EXCERPT =
• • • •
Ok that being said if bigger tires show less mileage on the od then it would be saying im getting less then what I'm really getting on the dash like a lot less but if you go to trip on the dash it tells you how many gallons of gas you have burned on that trip it says I burned 6.3 gallons since I've had the truck I went to top off the tank and it took 6.7 gallons to top off so it is very close I am going to reset it and see on my next top off if I burn 5 gallons of gas and I go to the gas station and put 5.3 5.4 I'd say its very close give or take a 1/2 a gallon which means it must be reading off the tank so if I'm at an average of 17 mpg give or take it would be 16.5 to 17 mpg is what in getting unless my whole system is messed up guess ill just go see if I can get the aftermarket lead foot so I can get the mpg everybody else is getting:/


----------



## coup de grace (Aug 7, 2010)

Very nice trucks, congrats big time.:texasflag


----------



## Fordzilla06 (Oct 14, 2010)

gunsmoke11 said:


> Ok that being said if bigger tires show less mileage on the od then it would be saying im getting less then what I'm really getting on the dash like a lot less but if you go to trip on the dash it tells you how many gallons of gas you have burned on that trip it says I burned 6.3 gallons since I've had the truck I went to top off the tank and it took 6.7 gallons to top off so it is very close I am going to reset it and see on my next top off if I burn 5 gallons of gas and I go to the gas station and put 5.3 5.4 I'd say its very close give or take a 1/2 a gallon which means it must be reading off the tank so if I'm at an average of 17 mpg give or take it would be 16.5 to 17 mpg is what in getting unless my whole system is messed up guess ill just go see if I can get the aftermarket lead foot so I can get the mpg everybody else is getting:/


If you've got 35's on that truck i guarantee your speedo/odo is off. This is how you need to figure it. Next time you're on the highway measure in between mile markers. They are every mile, the little green signs with numbers on them. When you pass one, watch your odometer, when you get to the next one, I.e. 1 mile check your odometer and see if it is one mile. On my truck I run one mile and my odometer says I have run .9 of a mile. So I get ten percent more miles than my truck is telling me I get. Now if my tripometer tells me I have run 300 miles I have actually run 330 miles. Now I fill up at the filling station and the pump tells me I have put in 20 gallons, it's imperative that you fill up every time and go by the gas pump, not by what your truck computer is telling you. Ok so if you're still with me I'll recap, I have now run 330 miles on 20 gallons of fuel. I now take 330 and divide by 20 gallons of fuel and I come up with 16.5 actual (not computer generated) miles per gallon. So yes it is possible that you are getting better than 17mpg, highly doubtfull, but if you calculate it like that you will come up with your actual mpg, let us know how it turns out?


----------



## rgregg08 (Jun 3, 2011)

if your getting 17 mpg's in town that is really impressive and congrats. My good buddy has one lifted 6 inches on 35's with 20's and he is around 12-14 mpgs on the most optimal of condition days (inside the loop houston). I had the same truck but stock and i never saw anything better than 15 in town (inside the loop houston as well). Best mpgs i had was 20 mpg going 70 with cruise control on the highway. Towing an 18ft shallow sport it never topped 10 mpg going normal highway towing speeds. its a sweet truck i will give you that especially if you have all the bells and whistle to go with your lift and tires but its not the magical gas sipping truck ford portrays it to be. ECO-BUST....
• • • •
GIVEN MATERIAL =
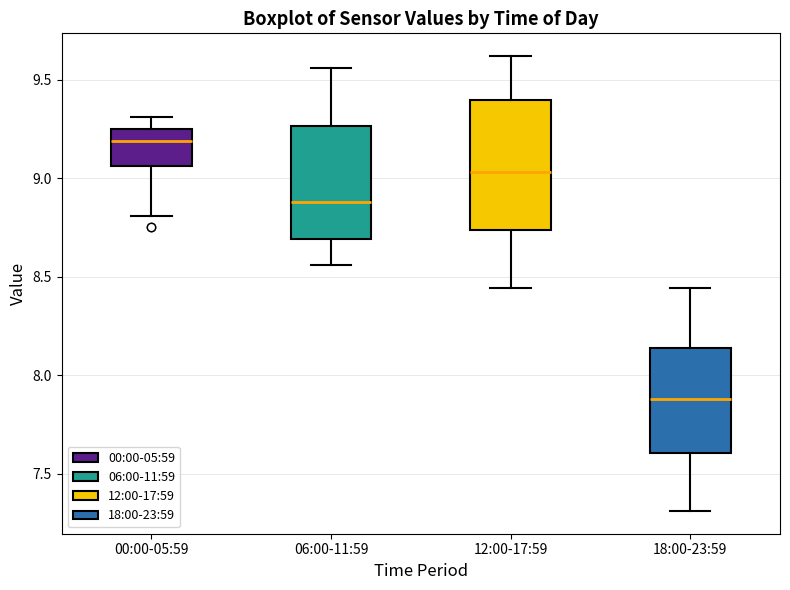

Where is the lower edge of the box for 00:00-05:59 on the y-axis? The values are not printed on the chart, so give them approximately, as read against the axis.

9.05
• • • •
Answer these questions using the forum thread on truck fuel mileage.
(a) According to the first post, how many gallons did the trip display say had been burned, and how many gallons did it take to top off the tank?
(b) In the reply from Fordzilla06, what does the odometer show after the truck has run one mile?
(c) What was the best mileage rgregg08 reports, and under what conditions?

ANSWER TO THIS EXERCISE =
(a) The trip display said 6.3 gallons had been burned, and topping off the tank took 6.7 gallons.
(b) It shows .9 of a mile.
(c) The best was 20 mpg, going 70 on the highway with cruise control on.